Charlie, 41, is a female pimp. “I have to work twice as hard, be twice as tough.” She lost her mother at 13, and took to the streets, selling drugs, boosting from stores, and stealing cars. Eventually, she turned to pimping. 




Brenda, 45, started doing heroin at 18. "At my lowest point, I destroyed myself. I got my four kids taken away." Still, she said she knows she was a good mother, never doing drugs in front of watchful eyes, always making sure her kids had a home-cooked meal to eat. "They thanked me even. 'I never went to bed hungry, Ma,'" she said. 




Takeesha, photographed after learning she’d had miscarriage. “I was thrown down the stairs. Will we stay together? I still love him, but you don’t see him around do you? If he works on his issues, we might be able to get together again.”





Pam, 46, was raped at the age of 11. She now walks the streets, trying to make enough for heroin or crack.
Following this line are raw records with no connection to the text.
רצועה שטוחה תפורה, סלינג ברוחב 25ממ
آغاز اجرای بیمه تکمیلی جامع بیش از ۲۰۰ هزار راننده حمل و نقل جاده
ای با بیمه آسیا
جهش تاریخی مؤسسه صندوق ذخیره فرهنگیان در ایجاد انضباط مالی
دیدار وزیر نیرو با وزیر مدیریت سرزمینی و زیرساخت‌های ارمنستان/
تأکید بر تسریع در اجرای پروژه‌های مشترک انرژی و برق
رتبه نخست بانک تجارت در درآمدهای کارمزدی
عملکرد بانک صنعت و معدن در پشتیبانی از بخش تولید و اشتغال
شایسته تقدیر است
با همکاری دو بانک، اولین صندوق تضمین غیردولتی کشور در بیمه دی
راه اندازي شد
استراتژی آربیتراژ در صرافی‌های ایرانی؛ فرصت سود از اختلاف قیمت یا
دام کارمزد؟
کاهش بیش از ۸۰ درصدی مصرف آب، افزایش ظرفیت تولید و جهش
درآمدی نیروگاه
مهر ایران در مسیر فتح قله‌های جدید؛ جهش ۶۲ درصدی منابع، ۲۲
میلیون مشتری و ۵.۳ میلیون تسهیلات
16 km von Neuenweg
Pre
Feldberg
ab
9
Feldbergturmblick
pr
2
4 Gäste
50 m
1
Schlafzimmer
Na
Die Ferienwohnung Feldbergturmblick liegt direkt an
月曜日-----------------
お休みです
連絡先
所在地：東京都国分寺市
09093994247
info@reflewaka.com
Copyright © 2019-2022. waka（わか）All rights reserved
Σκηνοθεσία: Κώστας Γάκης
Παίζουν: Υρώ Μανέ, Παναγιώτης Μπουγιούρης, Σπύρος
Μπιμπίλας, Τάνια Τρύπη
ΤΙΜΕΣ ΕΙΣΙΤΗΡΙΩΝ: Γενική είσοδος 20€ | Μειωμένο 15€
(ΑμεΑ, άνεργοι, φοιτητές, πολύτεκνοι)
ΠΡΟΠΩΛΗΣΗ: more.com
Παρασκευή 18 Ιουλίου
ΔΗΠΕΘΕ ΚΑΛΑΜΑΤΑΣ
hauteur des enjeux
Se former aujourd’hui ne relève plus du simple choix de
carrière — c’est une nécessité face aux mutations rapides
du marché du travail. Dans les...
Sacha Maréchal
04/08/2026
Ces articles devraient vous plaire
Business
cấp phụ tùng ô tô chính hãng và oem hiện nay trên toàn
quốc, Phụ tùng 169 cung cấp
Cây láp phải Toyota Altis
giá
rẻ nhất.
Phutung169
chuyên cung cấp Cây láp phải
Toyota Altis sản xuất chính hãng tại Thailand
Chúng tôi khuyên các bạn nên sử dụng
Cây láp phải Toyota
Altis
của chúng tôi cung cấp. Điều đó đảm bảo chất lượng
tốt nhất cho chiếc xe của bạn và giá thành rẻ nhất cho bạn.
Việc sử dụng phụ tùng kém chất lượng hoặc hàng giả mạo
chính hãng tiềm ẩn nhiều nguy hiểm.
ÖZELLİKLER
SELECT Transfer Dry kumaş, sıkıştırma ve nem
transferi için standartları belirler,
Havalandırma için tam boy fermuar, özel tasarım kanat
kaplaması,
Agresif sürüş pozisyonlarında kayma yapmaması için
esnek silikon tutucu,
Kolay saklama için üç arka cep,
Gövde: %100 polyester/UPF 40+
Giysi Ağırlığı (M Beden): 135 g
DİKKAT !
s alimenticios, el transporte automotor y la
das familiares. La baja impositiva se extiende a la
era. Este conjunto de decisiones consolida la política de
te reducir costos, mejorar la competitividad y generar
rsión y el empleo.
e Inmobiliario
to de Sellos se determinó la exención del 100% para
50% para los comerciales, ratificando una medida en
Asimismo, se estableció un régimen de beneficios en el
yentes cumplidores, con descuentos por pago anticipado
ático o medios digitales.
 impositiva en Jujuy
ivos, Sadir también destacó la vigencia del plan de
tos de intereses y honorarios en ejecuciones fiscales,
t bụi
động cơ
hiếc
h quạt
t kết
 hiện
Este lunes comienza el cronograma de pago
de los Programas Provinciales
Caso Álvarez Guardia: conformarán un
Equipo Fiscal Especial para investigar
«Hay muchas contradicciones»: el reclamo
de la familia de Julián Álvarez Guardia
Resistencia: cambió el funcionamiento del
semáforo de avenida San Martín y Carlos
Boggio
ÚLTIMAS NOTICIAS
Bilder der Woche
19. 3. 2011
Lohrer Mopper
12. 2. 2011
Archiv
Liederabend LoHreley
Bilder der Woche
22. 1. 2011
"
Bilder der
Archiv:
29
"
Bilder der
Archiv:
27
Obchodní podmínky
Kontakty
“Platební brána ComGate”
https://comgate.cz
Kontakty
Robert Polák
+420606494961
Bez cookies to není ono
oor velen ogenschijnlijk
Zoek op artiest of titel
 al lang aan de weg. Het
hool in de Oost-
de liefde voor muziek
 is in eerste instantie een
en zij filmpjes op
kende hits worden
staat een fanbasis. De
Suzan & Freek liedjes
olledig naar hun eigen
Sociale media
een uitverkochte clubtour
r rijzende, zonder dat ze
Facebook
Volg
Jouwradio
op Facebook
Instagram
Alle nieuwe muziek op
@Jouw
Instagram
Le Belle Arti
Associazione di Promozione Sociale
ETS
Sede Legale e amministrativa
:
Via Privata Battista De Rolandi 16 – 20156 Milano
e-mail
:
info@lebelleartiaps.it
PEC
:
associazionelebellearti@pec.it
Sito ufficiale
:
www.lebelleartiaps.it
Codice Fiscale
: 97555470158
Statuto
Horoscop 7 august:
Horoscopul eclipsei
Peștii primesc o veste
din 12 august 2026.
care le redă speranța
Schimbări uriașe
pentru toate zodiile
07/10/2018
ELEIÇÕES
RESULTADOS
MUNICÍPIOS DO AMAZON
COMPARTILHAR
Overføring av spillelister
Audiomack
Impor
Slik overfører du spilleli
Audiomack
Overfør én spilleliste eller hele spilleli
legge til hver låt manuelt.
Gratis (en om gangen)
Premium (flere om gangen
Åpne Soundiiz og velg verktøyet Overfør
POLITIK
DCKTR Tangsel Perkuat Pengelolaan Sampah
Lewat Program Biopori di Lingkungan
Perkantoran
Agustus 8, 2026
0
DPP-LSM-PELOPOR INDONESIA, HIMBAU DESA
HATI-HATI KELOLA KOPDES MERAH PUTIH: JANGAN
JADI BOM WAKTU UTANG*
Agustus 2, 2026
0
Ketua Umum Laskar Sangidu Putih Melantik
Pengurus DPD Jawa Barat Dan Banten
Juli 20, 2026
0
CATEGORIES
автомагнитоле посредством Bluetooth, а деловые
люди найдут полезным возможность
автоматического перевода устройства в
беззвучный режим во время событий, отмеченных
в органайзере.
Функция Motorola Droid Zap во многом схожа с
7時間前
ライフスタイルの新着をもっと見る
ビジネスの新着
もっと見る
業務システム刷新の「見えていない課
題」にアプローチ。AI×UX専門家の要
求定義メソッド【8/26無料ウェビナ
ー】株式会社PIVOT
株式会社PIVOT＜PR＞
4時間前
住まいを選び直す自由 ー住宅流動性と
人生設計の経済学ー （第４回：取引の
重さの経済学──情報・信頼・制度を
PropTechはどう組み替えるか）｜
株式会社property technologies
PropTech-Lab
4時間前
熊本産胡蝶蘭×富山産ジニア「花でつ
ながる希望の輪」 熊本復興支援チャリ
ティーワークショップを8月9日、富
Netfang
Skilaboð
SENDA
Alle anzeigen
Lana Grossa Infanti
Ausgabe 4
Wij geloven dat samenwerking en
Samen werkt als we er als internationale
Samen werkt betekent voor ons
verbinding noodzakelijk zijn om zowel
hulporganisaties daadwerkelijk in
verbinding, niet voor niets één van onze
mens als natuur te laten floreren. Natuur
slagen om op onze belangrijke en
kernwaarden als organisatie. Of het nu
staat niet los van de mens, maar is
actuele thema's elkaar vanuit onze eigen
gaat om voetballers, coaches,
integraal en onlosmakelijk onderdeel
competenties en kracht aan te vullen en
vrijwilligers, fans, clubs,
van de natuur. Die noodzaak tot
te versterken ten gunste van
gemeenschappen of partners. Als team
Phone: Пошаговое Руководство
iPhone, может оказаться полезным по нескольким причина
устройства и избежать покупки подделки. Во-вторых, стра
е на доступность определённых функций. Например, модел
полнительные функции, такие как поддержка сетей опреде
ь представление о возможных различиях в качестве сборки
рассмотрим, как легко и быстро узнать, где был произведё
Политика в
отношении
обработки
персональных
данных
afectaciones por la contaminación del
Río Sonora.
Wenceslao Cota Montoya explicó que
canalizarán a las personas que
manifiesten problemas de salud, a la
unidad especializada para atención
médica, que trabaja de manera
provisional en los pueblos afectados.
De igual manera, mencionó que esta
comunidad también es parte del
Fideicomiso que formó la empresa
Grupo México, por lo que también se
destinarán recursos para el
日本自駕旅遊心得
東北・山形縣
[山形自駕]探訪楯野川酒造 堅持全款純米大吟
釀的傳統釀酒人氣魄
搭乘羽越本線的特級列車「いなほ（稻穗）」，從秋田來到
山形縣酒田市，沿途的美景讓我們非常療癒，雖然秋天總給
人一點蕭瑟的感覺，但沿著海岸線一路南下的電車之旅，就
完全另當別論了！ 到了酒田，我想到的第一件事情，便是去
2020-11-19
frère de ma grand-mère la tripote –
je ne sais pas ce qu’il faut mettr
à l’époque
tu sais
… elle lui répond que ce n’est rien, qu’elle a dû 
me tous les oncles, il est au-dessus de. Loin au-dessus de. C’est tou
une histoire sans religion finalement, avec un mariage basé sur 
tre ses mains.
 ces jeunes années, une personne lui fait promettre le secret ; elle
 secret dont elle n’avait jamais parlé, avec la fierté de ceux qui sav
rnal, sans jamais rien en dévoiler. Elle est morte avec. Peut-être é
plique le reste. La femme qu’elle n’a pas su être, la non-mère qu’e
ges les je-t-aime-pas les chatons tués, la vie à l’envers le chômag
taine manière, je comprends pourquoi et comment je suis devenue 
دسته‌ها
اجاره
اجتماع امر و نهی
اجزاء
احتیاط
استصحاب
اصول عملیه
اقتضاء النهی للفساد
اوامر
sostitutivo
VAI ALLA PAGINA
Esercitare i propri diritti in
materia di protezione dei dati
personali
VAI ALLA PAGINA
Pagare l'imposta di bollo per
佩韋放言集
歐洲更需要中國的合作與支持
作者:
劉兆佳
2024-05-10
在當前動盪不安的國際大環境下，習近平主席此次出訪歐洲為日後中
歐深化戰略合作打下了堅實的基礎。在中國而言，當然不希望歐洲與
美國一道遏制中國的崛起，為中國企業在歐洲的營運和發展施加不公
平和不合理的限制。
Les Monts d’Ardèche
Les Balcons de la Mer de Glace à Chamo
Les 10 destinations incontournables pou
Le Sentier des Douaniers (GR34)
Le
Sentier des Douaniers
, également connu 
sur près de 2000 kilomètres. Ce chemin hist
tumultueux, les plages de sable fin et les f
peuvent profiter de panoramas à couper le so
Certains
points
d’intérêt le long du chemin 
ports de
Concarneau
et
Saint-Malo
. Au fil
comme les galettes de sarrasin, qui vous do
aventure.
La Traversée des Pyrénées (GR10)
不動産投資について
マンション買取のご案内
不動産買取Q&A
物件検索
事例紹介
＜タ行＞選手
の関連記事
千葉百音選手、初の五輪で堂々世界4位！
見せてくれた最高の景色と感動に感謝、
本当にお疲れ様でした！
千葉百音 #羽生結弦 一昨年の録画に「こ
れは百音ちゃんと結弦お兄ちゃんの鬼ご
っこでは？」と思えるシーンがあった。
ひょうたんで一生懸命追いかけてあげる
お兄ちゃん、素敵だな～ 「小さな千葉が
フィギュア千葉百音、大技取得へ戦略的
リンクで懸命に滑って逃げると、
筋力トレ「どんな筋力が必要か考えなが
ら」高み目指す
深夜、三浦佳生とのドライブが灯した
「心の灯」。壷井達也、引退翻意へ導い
During her last stint in jail -- four years for robbery -- she wrote a series of 26 children's books, one for each letter of the alphabet. "My dream is to publish the books and be able to use the money to support my paraplegic brother in-law." 




Jackie, 28.  "You live on the streets as a girl, you get raped,” she said. “It just is." Her dream?  "I want to get my GED, become a nurse, and get my kids back. I just want my kids." 





Natalie, 41, grew up in a strict Italian Catholic family in Westchester. As she walked around Hunts Point, she shared pictures of her son, now in college, who was raised by her parents. She described him as a "wonderful, straight geek, the smartest, best kid a mother could hope for."




Wayne, pushing his bike and his scrap-metal cart up a long hill, racing to reach the metal yard before it closed. “I am blessed,” he said. “I am still here. Many others have gone. I am blessed. We are all blessed."


> Four years ago, a Wall Street trader named Chris Arnade wandered into Hunts Point, a Bronx neighborhood nestled in the poorest Congressional district in the nation and often referred to as New York City's red light district. He didn't know why he was there, but he had his camera, and he started snapping photographs.
> 
> Then he came back. Again and again. Soon he started writing about what he saw there, posting both images and text on Facebook, Flickr, and Tumblr, and capturing the cycle of abuse, drugs, and sex that kept people chained to the neighborhood.
> 
> ...


----------



## Minnie_the_Minx (Mar 20, 2013)

Depressing


----------



## Firky (Mar 21, 2013)

I never know what to think about such photo projects TBH.


----------



## editor (Mar 21, 2013)

I think they form an important document of a part of American life that is rarely mentioned. The photographer has bothered to talk to the people and get their story and present it in a way that humanises them.

I'd say this is sympathetic study that doesn't feel at all exploitative, but that's something not many photographers can manage.

I'm certainly not good enough to take these kind of shots. It takes a real skill.


----------



## clicker (Mar 21, 2013)

The majority of the women look so alike....like three generations of the same family, I know they're not, but it's uncanny. Vanessa has the most stunning blue eyes but they are also so, so sad.


----------